:: TASK ITEM ::
If a record holds a picture, drop the picture and return the rest of the record word for word.

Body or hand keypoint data
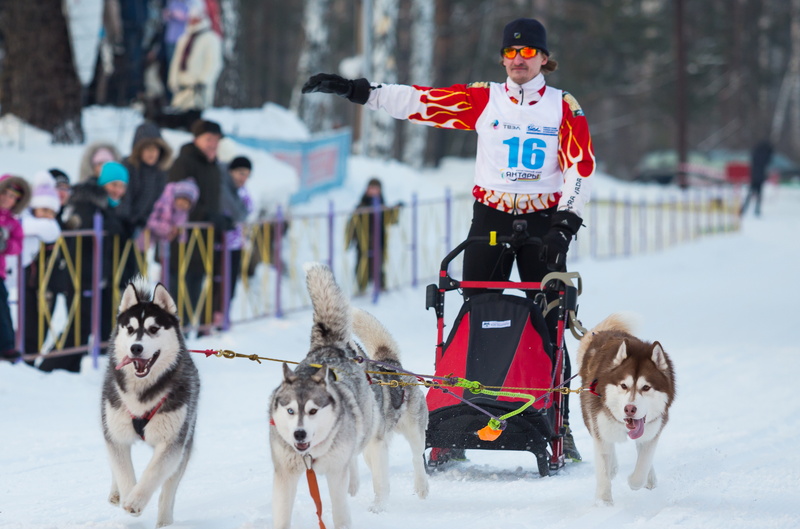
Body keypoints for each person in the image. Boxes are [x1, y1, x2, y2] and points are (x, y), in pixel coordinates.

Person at [303, 17, 595, 461]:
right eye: (511, 53)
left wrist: (565, 224)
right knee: (474, 315)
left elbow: (581, 166)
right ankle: (456, 420)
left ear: (544, 59)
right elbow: (421, 102)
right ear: (502, 58)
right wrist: (358, 90)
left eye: (528, 53)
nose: (519, 61)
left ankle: (560, 426)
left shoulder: (562, 106)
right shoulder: (485, 99)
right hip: (491, 218)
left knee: (550, 325)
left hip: (544, 224)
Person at [39, 162, 132, 372]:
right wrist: (115, 226)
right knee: (78, 324)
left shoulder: (107, 206)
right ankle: (48, 368)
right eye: (114, 184)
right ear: (103, 183)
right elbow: (88, 229)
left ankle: (69, 369)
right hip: (80, 272)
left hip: (95, 273)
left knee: (84, 326)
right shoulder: (87, 202)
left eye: (122, 186)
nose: (118, 190)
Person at [167, 119, 225, 328]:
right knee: (176, 287)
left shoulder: (214, 166)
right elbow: (179, 201)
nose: (213, 144)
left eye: (216, 140)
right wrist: (209, 216)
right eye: (208, 139)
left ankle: (190, 329)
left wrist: (219, 217)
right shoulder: (184, 163)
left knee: (195, 284)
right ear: (196, 139)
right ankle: (173, 332)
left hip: (203, 239)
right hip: (181, 238)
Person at [19, 172, 63, 358]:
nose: (47, 216)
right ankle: (26, 358)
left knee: (43, 326)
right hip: (30, 284)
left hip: (48, 285)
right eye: (44, 210)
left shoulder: (53, 227)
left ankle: (33, 357)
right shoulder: (28, 224)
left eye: (52, 212)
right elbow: (45, 230)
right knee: (28, 325)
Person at [213, 155, 253, 329]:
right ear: (231, 171)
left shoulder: (238, 190)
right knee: (219, 283)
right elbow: (238, 213)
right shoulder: (223, 187)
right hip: (220, 243)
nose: (243, 178)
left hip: (235, 243)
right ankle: (214, 319)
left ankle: (224, 318)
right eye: (240, 173)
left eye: (247, 175)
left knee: (230, 284)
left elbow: (248, 209)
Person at [166, 0, 223, 115]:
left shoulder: (211, 39)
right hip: (181, 92)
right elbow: (175, 63)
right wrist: (173, 81)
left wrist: (203, 81)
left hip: (198, 93)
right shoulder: (183, 39)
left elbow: (214, 63)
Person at [345, 178, 401, 293]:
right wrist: (350, 239)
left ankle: (380, 285)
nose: (373, 191)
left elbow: (390, 219)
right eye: (371, 188)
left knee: (379, 263)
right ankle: (362, 286)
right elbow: (352, 223)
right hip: (363, 240)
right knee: (362, 263)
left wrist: (396, 210)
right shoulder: (361, 205)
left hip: (378, 240)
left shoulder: (381, 205)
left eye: (376, 188)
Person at [0, 175, 31, 362]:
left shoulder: (12, 222)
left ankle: (7, 346)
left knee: (2, 306)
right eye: (5, 193)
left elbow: (17, 245)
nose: (8, 199)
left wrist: (4, 244)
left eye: (13, 197)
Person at [740, 139, 773, 217]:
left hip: (754, 175)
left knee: (750, 193)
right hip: (760, 176)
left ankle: (745, 208)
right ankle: (756, 210)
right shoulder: (766, 155)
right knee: (758, 193)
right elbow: (767, 163)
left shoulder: (756, 153)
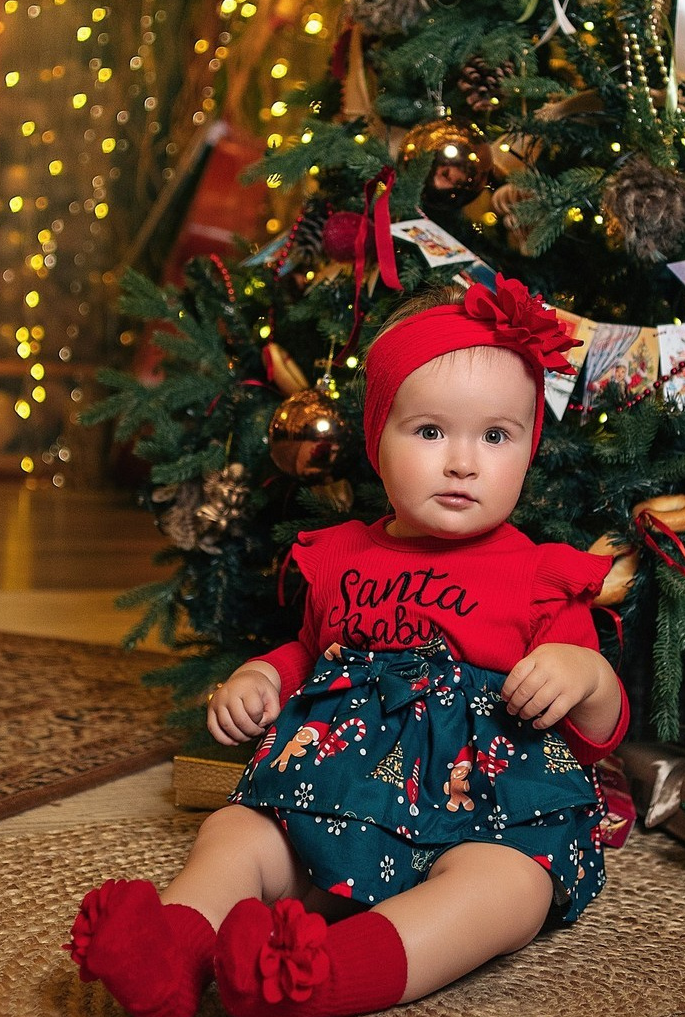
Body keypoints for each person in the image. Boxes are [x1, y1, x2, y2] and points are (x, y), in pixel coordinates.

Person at [67, 274, 629, 1017]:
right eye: (430, 432)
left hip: (480, 817)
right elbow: (311, 651)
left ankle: (321, 977)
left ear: (528, 449)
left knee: (513, 890)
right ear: (377, 441)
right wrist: (263, 676)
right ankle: (172, 948)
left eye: (496, 436)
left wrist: (584, 675)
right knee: (239, 832)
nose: (463, 462)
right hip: (333, 799)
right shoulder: (341, 556)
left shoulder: (538, 578)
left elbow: (597, 734)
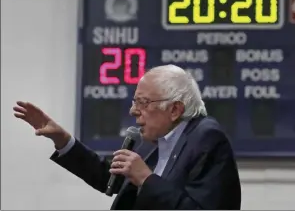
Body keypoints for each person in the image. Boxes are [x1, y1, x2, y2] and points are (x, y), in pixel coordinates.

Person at [13, 64, 241, 210]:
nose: (133, 111)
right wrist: (63, 140)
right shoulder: (154, 140)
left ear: (175, 110)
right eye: (135, 102)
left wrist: (146, 179)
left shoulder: (206, 138)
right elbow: (110, 179)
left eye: (143, 102)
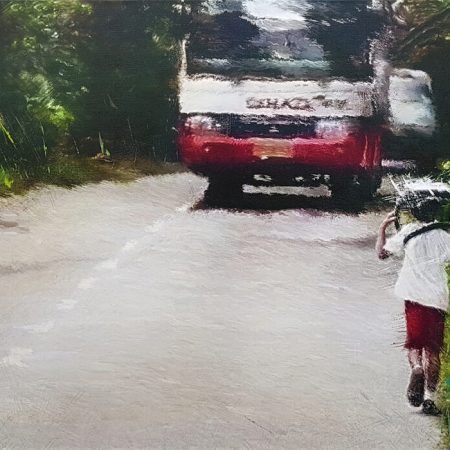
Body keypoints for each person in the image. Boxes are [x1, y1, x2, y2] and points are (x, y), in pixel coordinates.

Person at [376, 196, 450, 415]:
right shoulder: (445, 236)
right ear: (437, 214)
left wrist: (382, 228)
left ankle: (417, 368)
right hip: (437, 297)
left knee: (414, 344)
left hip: (413, 294)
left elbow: (382, 254)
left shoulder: (408, 232)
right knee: (433, 349)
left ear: (415, 213)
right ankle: (430, 397)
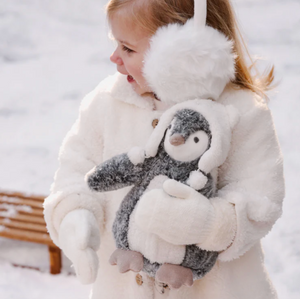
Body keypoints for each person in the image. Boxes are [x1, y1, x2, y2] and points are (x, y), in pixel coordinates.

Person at [43, 0, 285, 298]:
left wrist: (208, 224)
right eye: (115, 44)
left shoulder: (240, 112)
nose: (114, 58)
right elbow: (76, 168)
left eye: (128, 49)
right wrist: (74, 213)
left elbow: (260, 201)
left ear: (184, 51)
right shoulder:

:: OUTPUT BELOW ::
Body keypoints for each person in the image. Boxes are [x1, y1, x2, y2] and points are (x, y), in pixel coordinates.

Person at [303, 17, 595, 461]:
right eye: (511, 53)
left wrist: (565, 224)
right knee: (474, 315)
left elbow: (581, 166)
right ankle: (456, 420)
left ear: (544, 59)
right elbow: (421, 102)
right ear: (502, 58)
right wrist: (358, 90)
left eye: (528, 53)
nose: (519, 61)
left ankle: (560, 426)
left shoulder: (562, 106)
right shoulder: (485, 99)
right hip: (491, 218)
left knee: (550, 325)
left hip: (544, 224)
Person at [39, 162, 132, 372]:
right wrist: (115, 226)
right knee: (78, 324)
left shoulder: (107, 206)
right ankle: (48, 368)
right eye: (114, 184)
right ear: (103, 183)
right elbow: (88, 229)
left ankle: (69, 369)
right hip: (80, 272)
left hip: (95, 273)
left knee: (84, 326)
right shoulder: (87, 202)
left eye: (122, 186)
nose: (118, 190)
Person at [167, 119, 225, 328]:
right knee: (176, 287)
left shoulder: (214, 166)
right elbow: (179, 201)
nose: (213, 144)
left eye: (216, 140)
right wrist: (209, 216)
right eye: (208, 139)
left ankle: (190, 329)
left wrist: (219, 217)
right shoulder: (184, 163)
left knee: (195, 284)
right ear: (196, 139)
right ankle: (173, 332)
left hip: (203, 239)
right hip: (181, 238)
Person at [19, 172, 63, 358]:
nose: (47, 216)
right ankle: (26, 358)
left knee: (43, 326)
right hip: (30, 284)
left hip: (48, 285)
right eye: (44, 210)
left shoulder: (53, 227)
left ankle: (33, 357)
right shoulder: (28, 224)
left eye: (52, 212)
right elbow: (45, 230)
right knee: (28, 325)
Person at [213, 155, 253, 329]:
right ear: (231, 171)
left shoulder: (238, 190)
right knee: (219, 283)
right elbow: (238, 213)
right shoulder: (223, 187)
right hip: (220, 243)
nose: (243, 178)
left hip: (235, 243)
right ankle: (214, 319)
left ankle: (224, 318)
right eye: (240, 173)
left eye: (247, 175)
left knee: (230, 284)
left elbow: (248, 209)
Person at [166, 0, 223, 115]:
left shoulder: (211, 39)
right hip: (181, 92)
right elbow: (175, 63)
right wrist: (173, 81)
left wrist: (203, 81)
left hip: (198, 93)
right shoulder: (183, 39)
left elbow: (214, 63)
Person at [345, 178, 401, 293]:
right wrist: (350, 239)
left ankle: (380, 285)
nose: (373, 191)
left elbow: (390, 219)
right eye: (371, 188)
left knee: (379, 263)
right ankle: (362, 286)
right elbow: (352, 223)
right hip: (363, 240)
right knee: (362, 263)
left wrist: (396, 210)
right shoulder: (361, 205)
left hip: (378, 240)
left shoulder: (381, 205)
left eye: (376, 188)
Person at [0, 175, 31, 362]:
left shoulder: (12, 222)
left ankle: (7, 346)
left knee: (2, 306)
right eye: (5, 193)
left elbow: (17, 245)
nose: (8, 199)
left wrist: (4, 244)
left eye: (13, 197)
Person at [740, 139, 773, 217]:
left hip: (754, 175)
left knee: (750, 193)
right hip: (760, 176)
left ankle: (745, 208)
right ankle: (756, 210)
right shoulder: (766, 155)
right knee: (758, 193)
right elbow: (767, 163)
left shoulder: (756, 153)
Body keypoints for each person in the image. Boxes are [x1, y1, x2, y2] and points are (x, y), in pixel coordinates.

Person at [67, 274, 629, 1017]:
right eye: (430, 432)
left hip: (480, 817)
right elbow: (311, 651)
left ankle: (321, 977)
left ear: (528, 449)
left knee: (513, 890)
right ear: (377, 441)
right wrist: (263, 676)
right ankle: (172, 948)
left eye: (496, 436)
left wrist: (584, 675)
right knee: (239, 832)
nose: (463, 462)
right hip: (333, 799)
right shoulder: (341, 556)
left shoulder: (538, 578)
left elbow: (597, 734)
Body keypoints for each person in the image. Boxes are [x1, y1, x2, y2] and points are (x, y), in pixel coordinates.

Person at [13, 64, 241, 210]:
nose: (133, 111)
right wrist: (63, 140)
right shoulder: (154, 140)
left ear: (175, 110)
right eye: (135, 102)
left wrist: (146, 179)
left shoulder: (206, 138)
right elbow: (110, 179)
left eye: (143, 102)
Body keypoints for each person in the image. Boxes are [x1, y1, x2, y2] and points are (x, y), in pixel coordinates.

Person at [376, 196, 450, 415]:
right shoulder: (445, 236)
right ear: (437, 214)
left wrist: (382, 228)
left ankle: (417, 368)
right hip: (437, 297)
left knee: (414, 344)
left hip: (413, 294)
left elbow: (382, 254)
left shoulder: (408, 232)
right knee: (433, 349)
left ear: (415, 213)
right ankle: (430, 397)
Body keypoints for each person in the image. Boxes are [x1, y1, x2, y2] and points are (x, y), in pixel coordinates.

Person at [43, 0, 285, 298]:
left wrist: (208, 224)
right eye: (115, 44)
left shoulder: (240, 112)
nose: (114, 58)
right elbow: (76, 168)
left eye: (128, 49)
right wrist: (74, 213)
left elbow: (260, 201)
left ear: (184, 51)
right shoulder:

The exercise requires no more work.